§ **Exercise A**: In the daily meditation, which Bible passage is listed for the reading titled "The Lost Sheep"?
§ **Exercise B**: Condense the paragraph of the daily meditation that begins "And the Good Shepherd brings His wandering sheep back home" into a short bulleted list that keeps its main points.

My Daily Meditation for the Circling Year
Chapter 2
And because there is no sympathy there is no quest. "_My sheep wandered ... and none did seek after them._" How can we seek them if we have never missed them, if we have no sense that they are lost? Our Lord came in travail of soul to "seek that which was lost." And I must share His travail if I would share in the search.
JANUARY The Nineteenth
_THE LOST SHEEP_
EZEKIEL xxxiv. 11-19.
And now, again, I am bidden to contemplate the gracious ministries of the Good Shepherd.
The Good Shepherd searches the "far country" for His lost sheep. "_I will bring them ... out of all places where they have been scattered._" He goes into the hard wilderness of cold indifference, and wasteful pride, and desolating sin, searching "high and low" for His foolish sheep. And no place is unvisited by the Great Seeker! Every perilous ravine, where a sheep can be lost, knows the footprints of the Shepherd. And He knows my far-country, and He is seeking me!
And the Good Shepherd brings His wandering sheep back home. "_I will bring them ... to their own land._" We return from the land of pride to the home of lowliness, from hard indifference to gracious sympathy, from the barrenness of sin to the beauty of holiness. We come back to God's beautiful "lily-land" of eternal light and peace.

§ **Data block**:
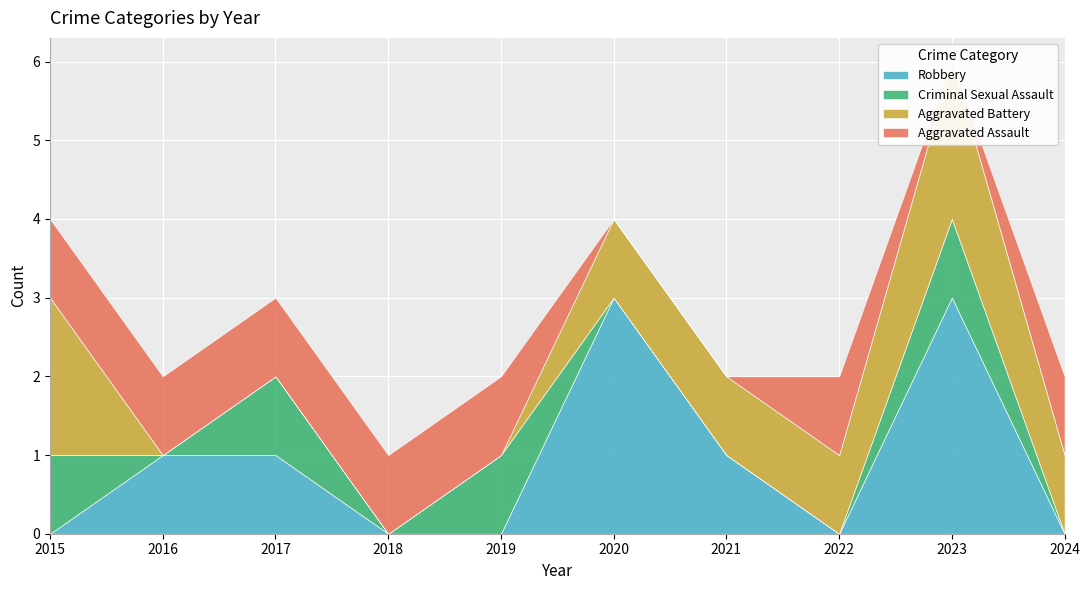

Which label corresponds to the smallest value in the chart?

2020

§ **Task result A**: Ezekiel xxxiv. 11-19.

§ **Task result B**:
- The Good Shepherd brings His wandering sheep back home: "I will bring them ... to their own land."
- The return is from pride to lowliness.
- It is from hard indifference to gracious sympathy.
- It is from the barrenness of sin to the beauty of holiness.
- The destination is God's "lily-land" of eternal light and peace.